With 1000 rows is roughly twice as fast to serialize with the DataSet, twice as slow to deserialize, and about the same size.

To benchmark the DataSet serialization I filled the DataSet in such a way that the rows are evenly distributed between Added/Modified/Unchanged/Deleted RowState, as the way the data is serialized/deserialized changes depending on that.

When comparing the new DataSet serialization with the object array serialization, I thought it was unfair to have the RowState distributed in that way, because as the object array does not carry that information. So, I also compared the object array serialization with a DataSet with all the rows marked as 'Added', which is the best scenario for serialization/deserialization.
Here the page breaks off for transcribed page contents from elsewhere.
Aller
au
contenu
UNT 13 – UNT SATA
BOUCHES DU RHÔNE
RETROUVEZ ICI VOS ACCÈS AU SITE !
In this case the numbers were:

As expected, the numbers were a little better for the DataSet than the previous case.

The code

To do the serialization, the DataSet needs to implement ISerializable:

public class CustomerDataSet : System.Data.DataSet, System.Runtime.Serialization.ISerializable

The following is the DataSet’s GetObjectData method:

void System.Runtime.Serialization.ISerializable.GetObjectData(SerializationInfo si, StreamingContext context)
{ 
   si.AddValue("Customer", Customer.GetObjectData());
}

And the following method is added to the DataTable, which copies the Data in a DataTable to an ArrayList:

public ArrayList GetObjectData()
{
   ArrayList dataRows = new ArrayList();
   // Insert rows information into a worker array
   foreach(DataRow row in this.Rows)
   {
      dataRows.Add((int) row.RowState);
      switch (row.RowState)
      {
         case DataRowState.Modified:     
            dataRows.Add(row[columnCustomerId, DataRowVersion.Original]);
            dataRows.Add(row[columnCustomerName, DataRowVersion.Original]);
            dataRows.Add(row[columnCustomerId, DataRowVersion.Current]);
            dataRows.Add(row[columnCustomerName, DataRowVersion.Current]);
            break;
         case DataRowState.Deleted:
            dataRows.Add(row[columnCustomerId, DataRowVersion.Original]);
            dataRows.Add(row[columnCustomerName, DataRowVersion.Original]);
            break;
         default:
            dataRows.Add(row[columnCustomerId, DataRowVersion.Current]);
            dataRows.Add(row[columnCustomerName, DataRowVersion.Current]);
            break;
      }
   }
   return dataRows;
}

protected CustomerDataSet(SerializationInfo info, StreamingContext context)
{
   InitClass(); 
   this.EnforceConstraints = false;
   Customer.SetObjectData((ArrayList) info.GetValue("Customer", typeof(ArrayList)));
   this.EnforceConstraints = true;
}

And add the following method to the DataTable, which adds the ArrayList contents to the DataTable:

public void SetObjectData(ArrayList dataRows)
{  
   int dataRowIdx = 0;
   int rowCount = dataRows.Count - 1;
   while (dataRowIdx < rowCount)
   {
      DataRowState state = (DataRowState) ((int) dataRows[dataRowIdx++]);
      DataRow row = NewRow();
      row[columnCustomerId] = dataRows[dataRowIdx++];
      row[columnCustomerName] = dataRows[dataRowIdx++];
      Rows.Add(row);
  
      switch (state)
      {
         case DataRowState.Unchanged:
            row.AcceptChanges();
            break;
 
         case DataRowState.Deleted:
            row.AcceptChanges();
            row.Delete();
            break;
         case DataRowState.Modified:
            row.AcceptChanges();
            row[columnCustomerId] = dataRows[dataRowIdx++];
            row[columnCustomerName] = dataRows[dataRowIdx++];
            break;
      }
   }
}

You can get the VS.NET 2003 project for the benchmarks here. It takes 1 hour and 20mins in my box to run, you can lower the number of iterations to make it run faster.

Moving forward

How can you take advantage of this? I can think of three ways:

• Change the generated code for the DataSet, but it's not a good option, because you should never modify the code generated by a tool.
• Write a surrogate class that handles the serialization. This could work, but it's not 'transparent', as you need to trigger the serialization yourself to use it.
• Adapt ADO Guy's typed DataSet generator so it performs the serialization using the approach I followed.

And of course you can also buy a tool that generates Typed DataSets ;).